GPOs: peeping into the crystal ball
To GPO critics, the hope is simple. “Our objective is to restore the illegality of these kickbacks to GPOs,” MDMA’s Leahy says.

But this practice has become increasingly widespread outside even the United States. Schneller says he recently spent two months in Europe looking at pricing, and found the GPO model – where the organizations were paid a cut of the transactions costs – was common throughout much of the Continent.

“I was at a meeting in Paris, where GPOs from around the world came together. There are GPOs in France, there are GPOs in Italy, there are GPOs in Portugal,” he says. “This is not unusual.”

So what sort of changes will occur? Integrated Delivery Networks, or IDNs, which are networks of hospitals in the same system and which can negotiate with vendors, have grown in popularity, but even these frequently rely on GPOs. And some larger hospitals are finding they can negotiate with vendors directly – for instance, for decades, Duke University’s pharmacy department, because of its massive, multimillion dollar drugs budget, was able to enjoy volume-based bargains from suppliers. And with better software, the process has gotten easier.
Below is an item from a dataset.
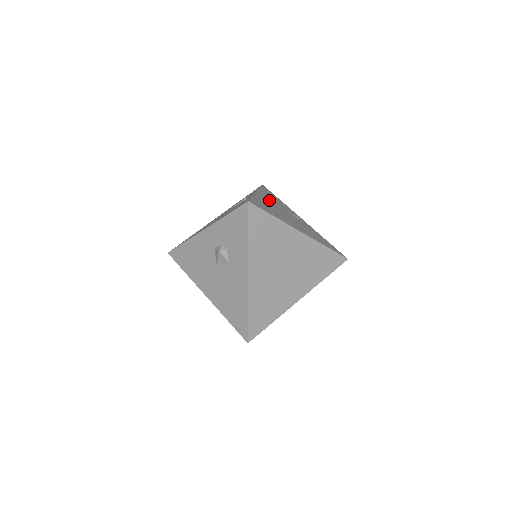
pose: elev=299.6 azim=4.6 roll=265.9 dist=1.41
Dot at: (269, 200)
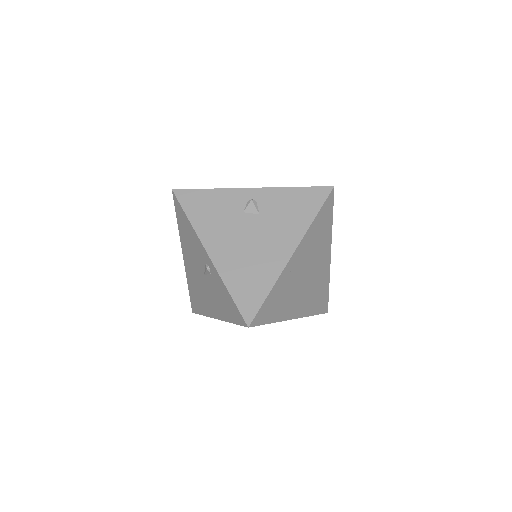
Dot at: (222, 241)
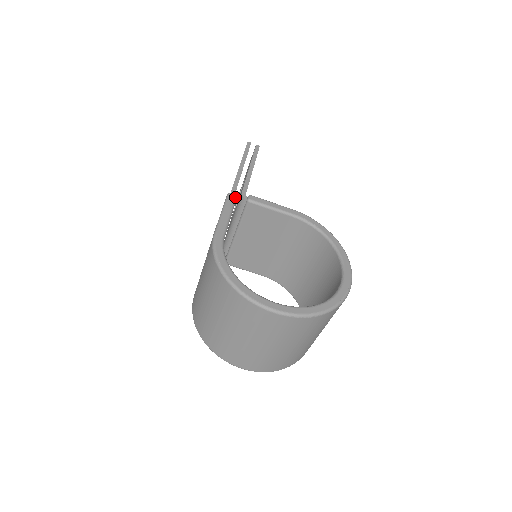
When it comes to competition amongst themselves, GPOs do about as well with commodity pricing as each other, according to most observers. “I think what we’re starting to see in the market, is that for everyday commodities there’s hardly a lot of price differences in and among GPOs,” Schneller says. But some have started to distinguish themselves in other fields. Duke, for instance, works with a GPO – not for drug pricing – but for knowledge-exchange and practice-management meetings. (However, a recent survey found many hospitals preferred GPOs for hard pricing metrics, and less for “touchy feely” endeavors.)